Yoga Therapy in Trauma Care

I have studied a number of courses with Dr Desikachar. They have all been excellent.  Well structured, well prepared, containing excellent information and taught in a timely fashion.  Here I write regarding a course on Trauma or Paritapa that I have studied most recently with Dr Desikachar. 

I have been a psychological trauma specialist for over 26 years.  I was interested to study this course with Dr Desikachar, as I was interested to learn about the connections between Trauma Theory with Yoga and Yoga Therapy.  Right form the outset Dr Desikachar presented several models that I had not come across previously. He built the course gradually, teaching the Definitions of Trauma and basic Trauma theory and types of trauma followed by kinds of Trauma as identified in Yoga Therapy. As this course was for Yoga students who were interested in, but whom may not have previous knowledge of trauma theory, it was necessary to go back to the basics.  The course covered symptoms of trauma both short and long term, and the causes of trauma both from a Western and Yogic perspective.  It them went into the Effects of trauma including Dissociative Disorders.

The concept of Duhkha Samyoga  (the pain trap) was discussed with reference to Modern neuroscience perspectives.  What I found most interesting was the description of the effect of trauma on the Cakra and Prana Systems which is how Yoga understands the impact on the person, and where the transformation process can ensue.  Dr Desikachar covered this in some detail.

The more I study Yoga the more I find that it is both simple and extremely complex.  I find that Dr Desikachar is an entertaining speaker who has a complete grasp of his teaching subject. He has a unique ability to synthesis complex concepts in such a way that the layperson is able to grasp the ideas and concepts.  Furthermore, Dr Desikachar has the ability to integrate Yogic concepts with Western thinking, which is particularly helpful for the Westerner.
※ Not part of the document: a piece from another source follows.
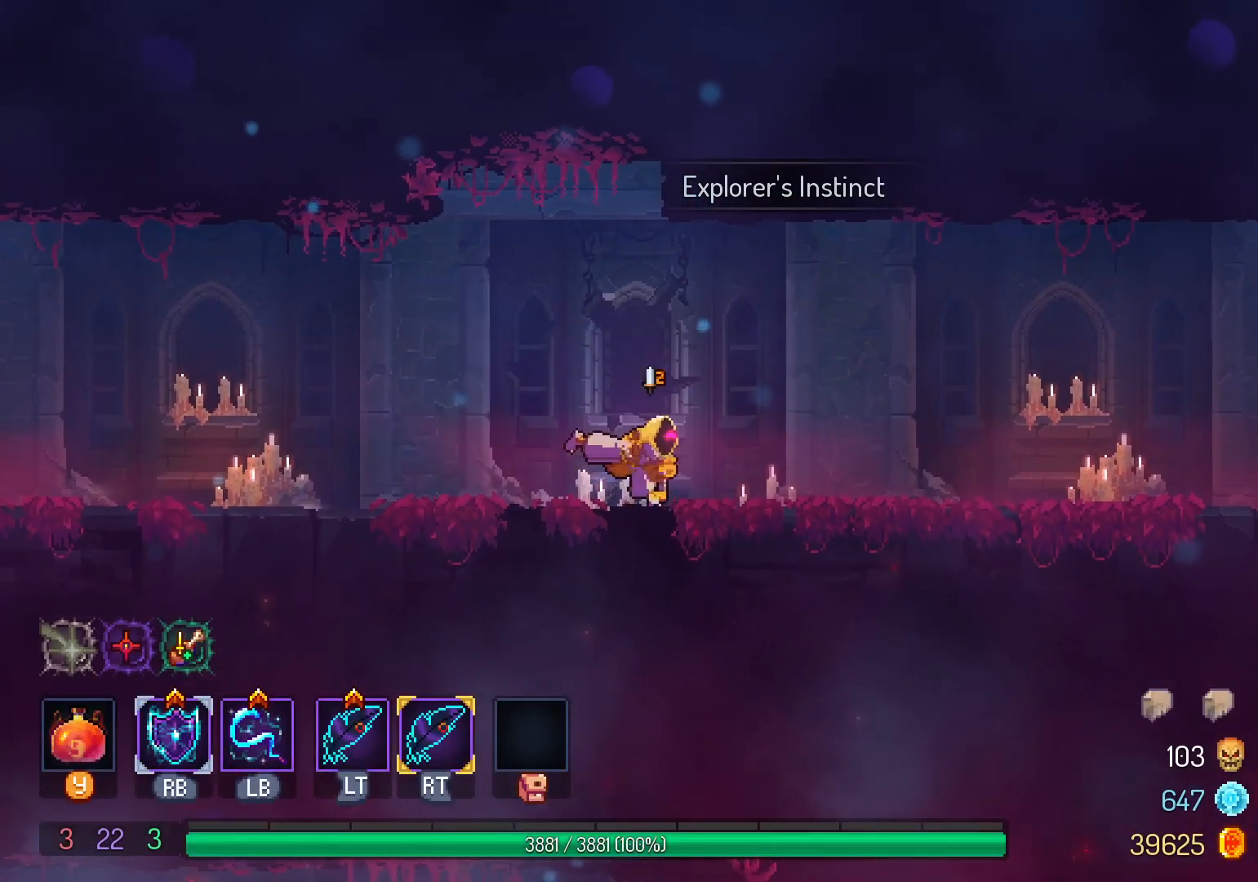
{"dt_ms": 500, "buttons": ["DPAD_RIGHT"], "left_stick": "center", "right_stick": "center", "events": [[67, "A", "up"], [200, "B", "down"], [317, "B", "up"]]}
What delighted me the most about this course was the description regarding “Re-negotiation” in treatment.  Here was a Yogic description of a treatment process I have developed in my own work, using “Re-negiotiation as a process of Smirti-Sodhana, creating new Samakara-s based on new memories.”  I would now like to follow up with a module purely on treatment.

In most of Dr Desikachar’s courses, personal practice is encouraged, but with the Trauma course this was not delved into, no doubt due to the lack of safety that could ensue if the participants were encouraged to access their own traumatic memories whilst under-going an internet study course without personal support.  Hence the material in this course was kept at the cerebral level rather than the personal. 

In short, I would highly recommend this course to students who wished to learn about Trauma seen from a Western and Yogic perspective.  It would suit students of Yoga Therapy or, Yoga Teachers who want a greater understanding of aspects of functioning their Yoga students may be dealing or struggling with.